В это время Хижняк и его пулеметчик отсекали фашистов, устремившихся с фланга.
— Хорошо, молодчина! — кричал ему Денис Антонович. — Давай теперь назад подаваться. Может, успеем проскочить посуху, пока волна не сомкнулась.
И хотя он шутил, но, как и пулеметчик, отлично понимал, что ежели сомкнется эта волна, то захлестнет и смоет их без следа.
Относя пулеметы по одному, прикрываясь непрерывным чередующимся огнем, успели и они проскочить следом за Коробовым и засели в правом углу своего цеха, как раз перед нагревательными печами, где находился пункт сбора раненых.
— Ну вот мы и дома! — сказал Хижняк, осматриваясь.
Снег, перемешанный с землей, истоптанный, пропитавшийся кровью, начинал подтаивать. Стало сыро и грязно. Ветер по-прежнему был резок, и опять, как утром, раскачивалось, гремело вокруг покоробленное железо.
«Где же Наташа? — подумал Хижняк, устроившись с пулеметом на новом месте. — В атаку с нами ходили санитары. Значит, ей тут хватало дела». Хижняк вспомнил последний разговор, и ему стало стыдно за свои мысли о ней. «Легко ли молоденькой девушке в таком аду?! Что она — шестнадцать лет! Совсем еще дитя. Пригожее, милое, доброе дитя. Но, видно, чувство долга в ней превыше всего и любовь к людям, к родному городу. Многое надо было преодолеть в себе, чтобы добровольно остаться тут».
— За слезы Наташи! — сказал Хижняк и опрокинул короткой очередью фашистов, делавших перебежку. — За Лину Ланкову! За всех людей советских, убитых и поруганных.
Коробов занял оборону левее. Ну что же, придется самим защищать этот пролет. Видно, не судьба фельдшеру Хижняку совсем отрываться от санитарного дела. Вот он настоящий военный человек теперь, и все-таки ему, а никому другому, досталась защита медпункта батальона. Хорошо, что фашисты еще не успели проскочить через цех. Значит, кто-то придержал их, когда они заскочили в тыл группе Коробова!..
Враги снова приближались, прячась за грудами железа, за кругами проволоки-путанки, за разбросанными тюками ржавой стружки, вскакивали, бежали, опять падали… Они уже убедились, что психические атаки не производят желаемого впечатления, и вот ползли… Их прикрывал такой минометный огонь, что все в цехе вздрагивало и шевелилось.

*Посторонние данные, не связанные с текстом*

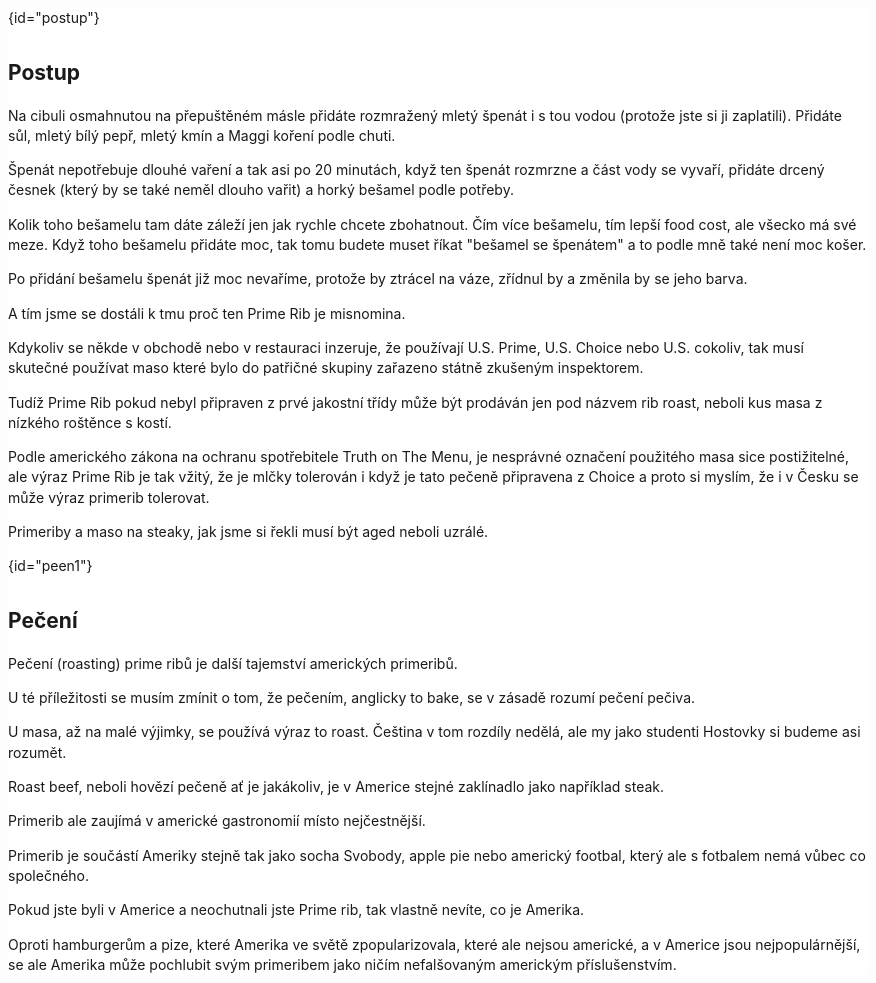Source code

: {id="postup"}

## Postup 

Na cibuli osmahnutou na přepuštěném másle přidáte rozmražený mletý špenát i s tou vodou (protože jste si ji zaplatili). Přidáte sůl, mletý bílý pepř, mletý kmín a Maggi koření podle chuti. 

Špenát nepotřebuje dlouhé vaření a tak asi po 20 minutách, když ten špenát rozmrzne a část vody se vyvaří, přidáte drcený česnek (který by se také neměl dlouho vařit) a horký bešamel podle potřeby. 

Kolik toho bešamelu tam dáte záleží jen jak rychle chcete zbohatnout. Čím více bešamelu, tím lepší food cost, ale všecko má své meze. Když toho bešamelu přidáte moc, tak tomu budete muset říkat "bešamel se špenátem" a to podle mně také není moc košer. 

Po přidání bešamelu špenát již moc nevaříme, protože by ztrácel na váze, zřídnul by a změnila by se jeho barva. 

A tím jsme se dostáli k tmu proč ten Prime Rib je misnomina. 

Kdykoliv se někde v obchodě nebo v restauraci inzeruje, že používají U.S. Prime, U.S. Choice nebo U.S. cokoliv, tak musí skutečné používat maso které bylo do patřičné skupiny zařazeno státně zkušeným inspektorem. 

Tudíž Prime Rib pokud nebyl připraven z prvé jakostní třídy může být prodáván jen pod názvem rib roast, neboli kus masa z nízkého roštěnce s kostí. 

Podle amerického zákona na ochranu spotřebitele Truth on The Menu, je nesprávné označení použitého masa sice postižitelné, ale výraz Prime Rib je tak vžitý, že je mlčky tolerován i když je tato pečeně připravena z Choice a proto si myslím, že i v Česku se může výraz primerib tolerovat. 

Primeriby a maso na steaky, jak jsme si řekli musí být aged neboli uzrálé. 

{id="peen1"}

## Pečení 

Pečení (roasting) prime ribů je další tajemství amerických primeribů. 

U té příležitosti se musím zmínit o tom, že pečením, anglicky to bake, se v zásadě rozumí pečení pečiva. 

U masa, až na malé výjimky, se používá výraz to roast. Čeština v tom rozdíly nedělá, ale my jako studenti Hostovky si budeme asi rozumět. 

Roast beef, neboli hovězí pečeně ať je jakákoliv, je v Americe stejné zaklínadlo jako například steak. 

Primerib ale zaujímá v americké gastronomií místo nejčestnější. 

Primerib je součástí Ameriky stejně tak jako socha Svobody, apple pie nebo americký footbal, který ale s fotbalem nemá vůbec co společného. 

Pokud jste byli v Americe a neochutnali jste Prime rib, tak vlastně nevíte, co je Amerika. 

Oproti hamburgerům a pize, které Amerika ve světě zpopularizovala, které ale nejsou americké, a v Americe jsou nejpopulárnější, se ale Amerika může pochlubit svým primeribem jako ničím nefalšovaným americkým příslušenstvím. 
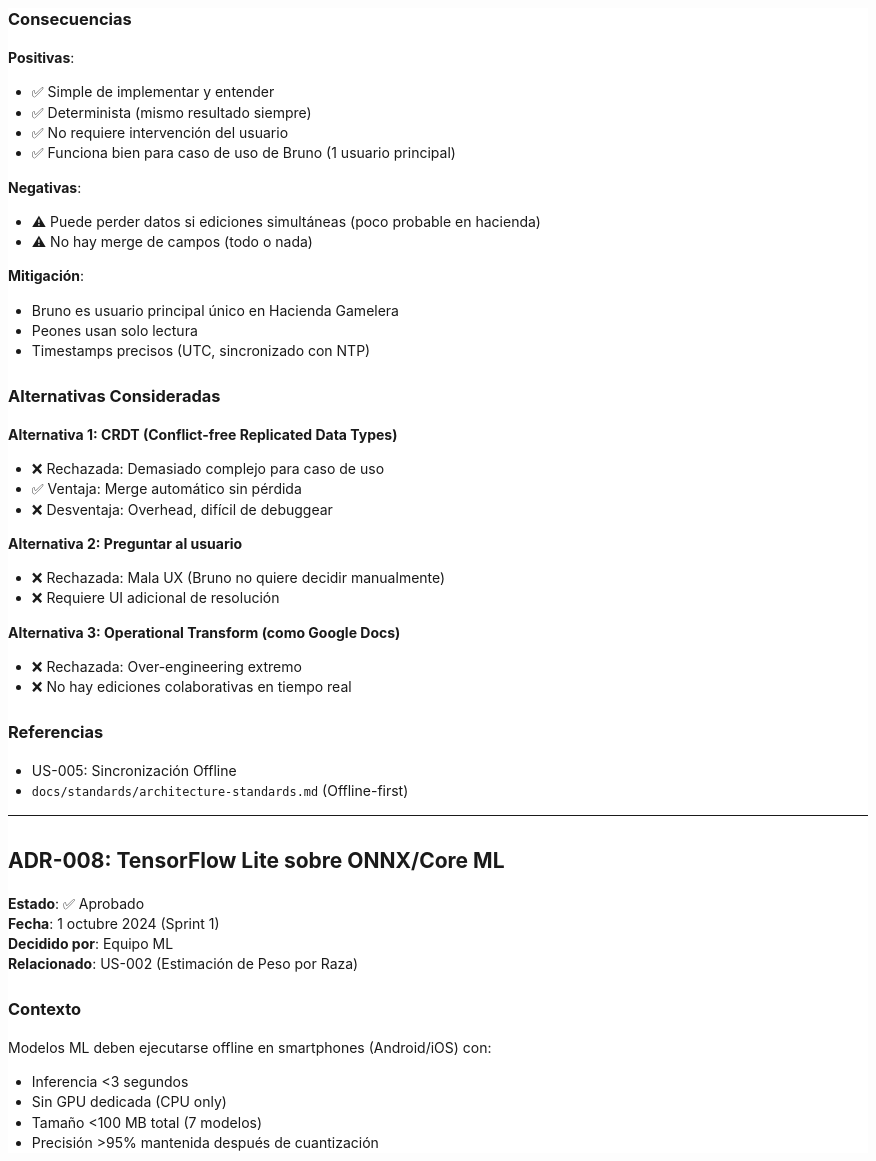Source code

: ### Consecuencias

**Positivas**:
- ✅ Simple de implementar y entender
- ✅ Determinista (mismo resultado siempre)
- ✅ No requiere intervención del usuario
- ✅ Funciona bien para caso de uso de Bruno (1 usuario principal)

**Negativas**:
- ⚠️ Puede perder datos si ediciones simultáneas (poco probable en hacienda)
- ⚠️ No hay merge de campos (todo o nada)

**Mitigación**:
- Bruno es usuario principal único en Hacienda Gamelera
- Peones usan solo lectura
- Timestamps precisos (UTC, sincronizado con NTP)

### Alternativas Consideradas

**Alternativa 1: CRDT (Conflict-free Replicated Data Types)**
- ❌ Rechazada: Demasiado complejo para caso de uso
- ✅ Ventaja: Merge automático sin pérdida
- ❌ Desventaja: Overhead, difícil de debuggear

**Alternativa 2: Preguntar al usuario**
- ❌ Rechazada: Mala UX (Bruno no quiere decidir manualmente)
- ❌ Requiere UI adicional de resolución

**Alternativa 3: Operational Transform (como Google Docs)**
- ❌ Rechazada: Over-engineering extremo
- ❌ No hay ediciones colaborativas en tiempo real

### Referencias

- US-005: Sincronización Offline
- `docs/standards/architecture-standards.md` (Offline-first)

---

## ADR-008: TensorFlow Lite sobre ONNX/Core ML

**Estado**: ✅ Aprobado  
**Fecha**: 1 octubre 2024 (Sprint 1)  
**Decidido por**: Equipo ML  
**Relacionado**: US-002 (Estimación de Peso por Raza)

### Contexto

Modelos ML deben ejecutarse offline en smartphones (Android/iOS) con:
- Inferencia <3 segundos
- Sin GPU dedicada (CPU only)
- Tamaño <100 MB total (7 modelos)
- Precisión >95% mantenida después de cuantización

Кто-то потянул Хижняка за рукав. Он оглянулся. Рядом с ним в окопе лежала Наташа.
— Санитаров… береговых, санитаров убило! — крикнула она. — И завалило вход в туннель. Сейчас здесь в укрытиях человек сто раненых. А к берегу — некому. Что делать?
Хижняк сделал движение назад, уже попятился, охваченный привычной заботой, но в это время осколком мины убило пулеметчика. Соседний пулемет умолк.
— Беги на КП! — крикнул Хижняк Наташе. — Возьми двух бойцов из резерва, уносите раненых по нижней траншее!
Он снова примерился, прицелился и почти в упор начал расстреливать набегавших врагов.
Лицо его посерело, на впалых щеках выступили желваки, синий глаз щурился злобно и зорко. Пулемет, лихорадочно бившийся в его руках, скашивал гитлеровцев, но другие, блестя пряжками ремней, пуговицами, новенькими нашивками, набегали, заслоняя просвет смотровой щели.